Don du sang et homosexualité en Suisse, où en est-on ?

En 2015, 310’000 personnes ont donné leur sang en Suisse. Aucun don ne provenait d’un homosexuel. Ils sont exclus du don du sang, parce qu’ils ont tendance à être plus touchés par le VIH (Virus Immunodéficience Humaine) que les hétérosexuels, donc à le transmettre si un don du sang a lieu. Mais la communauté homosexuelle compte se battre pour pouvoir donner son sang, et avoir le droit de sauver des vies.  Pour en savoir plus, L’Article.ch a contacté l’association faîtière Transfusion de la Croix-Rouge Suisse (CRS) et l’association des hommes homosexuels en Suisse, Pink Cross.

Le VIH a été reconnu pour la première fois en 1980. Depuis, beaucoup de choses ont changés, les homosexuels n’étaient alors pas acceptés au sein de la société, ils n’avaient pas encore de droits. Aujourd’hui, les mentalités ont évolué dans nombreux pays occidentaux. Au fil du temps, les homosexuels ont pu accéder au mariage dans certains pays, ou au droit de donner leur sang. Dans quelques pays européens, tels l’Italie ou la Pologne, l’orientation sexuelle ne joue plus un rôle. Cela signifie qu’aucun délai d’attente n’est exigé, comme par exemple en Espagne ou en France. Transfusion CRS explique que ce délai s’appelle la « fenêtre sérologique ». Lors d’une infection immédiate, le test (contre le VIH) ne peut pas encore reconnaître les anticorps du virus. Le sang est strictement contrôlé, mais le test ne détecte une infection qu’après un certain temps. Le délai s’applique également aux hétérosexuels. Après avoir eu un comportement à risque ou lors d’un changement de partenaire, il faut attendre 4 mois.

Transfusion CRS indique que « 10% des hommes homosexuels sont touchés par le VIH, c’est 30 fois plus que la moyenne. En 2014, 50% des personnes infectées étaient des hommes ayant eu des relations sexuelles avec des hommes, alors qu’ils représentent seulement 3% de la population active. » Les risques de transmission sont effectivement plus élevés. Pour Pink Cross il s’agit là de discrimination. Si l’association est consciente du risque, elle estime que c’est le comportement d’une personne qui doit déterminer si elle peut donner son sang, et non son orientation sexuelle. Au moment de donner leur sang, les candidats doivent remplir un questionnaire.

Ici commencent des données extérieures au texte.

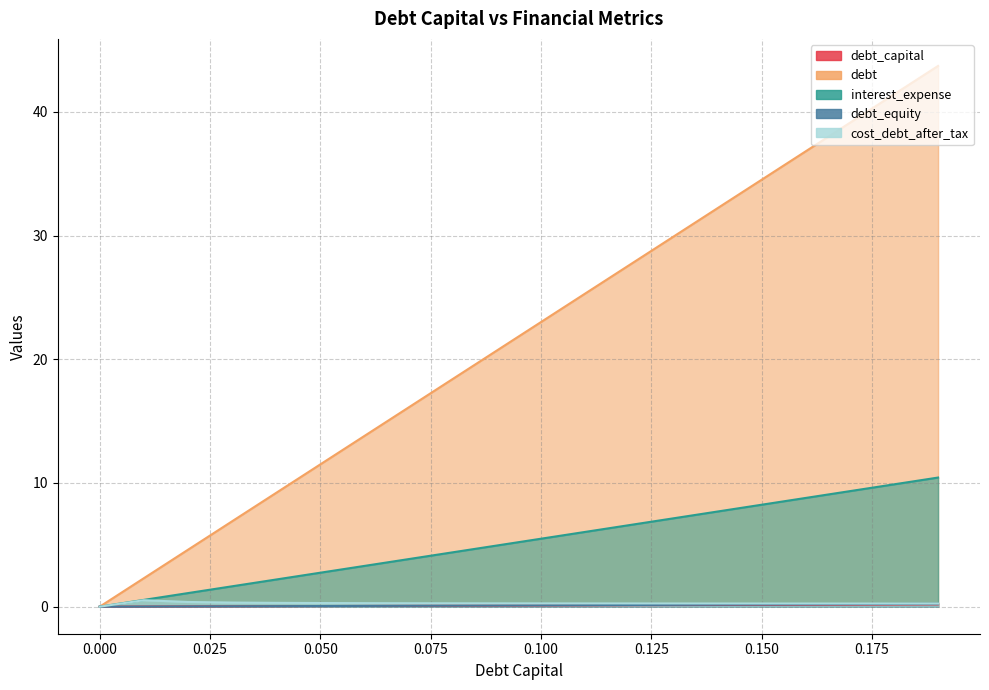

True or false: cost_debt_after_tax has more than 0 interior local peaks.

True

Parmi les questions posées: « Avez-vous eu des rapports sexuels entre hommes depuis 1977 ? ». Les personnes hétérosexuelles présentent aussi un risque, même s’il est plus bas, c’est ce qui cause le mécontentement des homosexuels et des associations. D’autant plus que dans certains pays le don du sang est accessible à tous. Ces milieux ne comprennent donc pas la rigidité de Swissmedic, l’organisation chargée de donner l’accès ou non au don du sang.

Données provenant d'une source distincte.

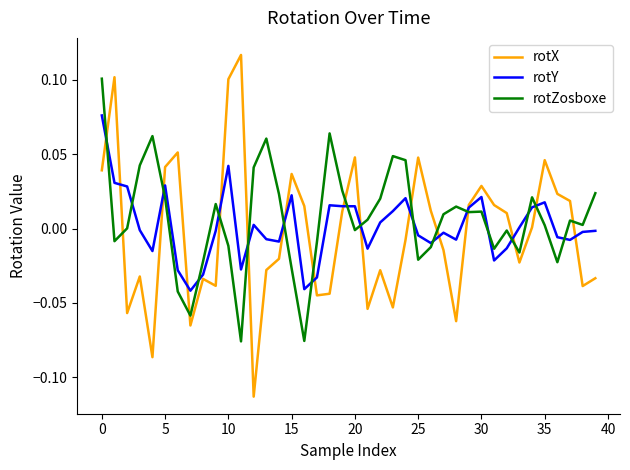

How many intersections are there between rotZosboxe and rotY?

18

Pink Cross continue son combat pour l’égalité. Quelles solutions pour un changement ? L’association ne croit pas à une loi suisse basée sur le modèle français, à savoir où seuls les homosexuels abstinents pendant une année peuvent donner leur sang. La discrimination sera réellement abolie à partir du moment où l’orientation sexuelle ne jouera plus de rôle, et qu’on ne colle pas « d’étiquette » sur les homosexuels, explique l’association.

Au Conseil fédéral ce sujet a également été mentionné. En 2012 une interpellation de Luc Recordon, ancien membre du Conseil des Etats, évoquait pour la première fois le côté discriminatoire de cette exclusion. Le Conseil fédéral s’était alors disposé à une révision de cette restriction. Trois ans plus tard, au printemps 2015, le conseiller national Daniel Stolz et le groupe BD (parti bourgeois-démocratique) du Conseil national ont déposé deux motions ayant pour but l’accès au don du sang aux homosexuels. Le Conseil fédéral soutient ces motions, et rajoute qu’il « est d’avis que le questionnaire doit être adapté et souhaiterait donc que cette modification intervienne dans les meilleurs délais ».

L’association Transfusion CRS souhaite une règlementation moins stricte, pour que les homosexuels puissent donner leur sang. En janvier 2016, l’organisation a affirmé vouloir trouver une solution qui serait «le plus juste possible entre les deux partis » (Pink Cross, et Swissmedic) d’ici la fin de l’année. Provisoirement, une loi s’apparentant au modèle français serait envisageable. Mais à long terme, Transfusion CRS souhaiterait, comme Pink Cross et le gouvernement, des critères se basant davantage sur le comportement d’une personne.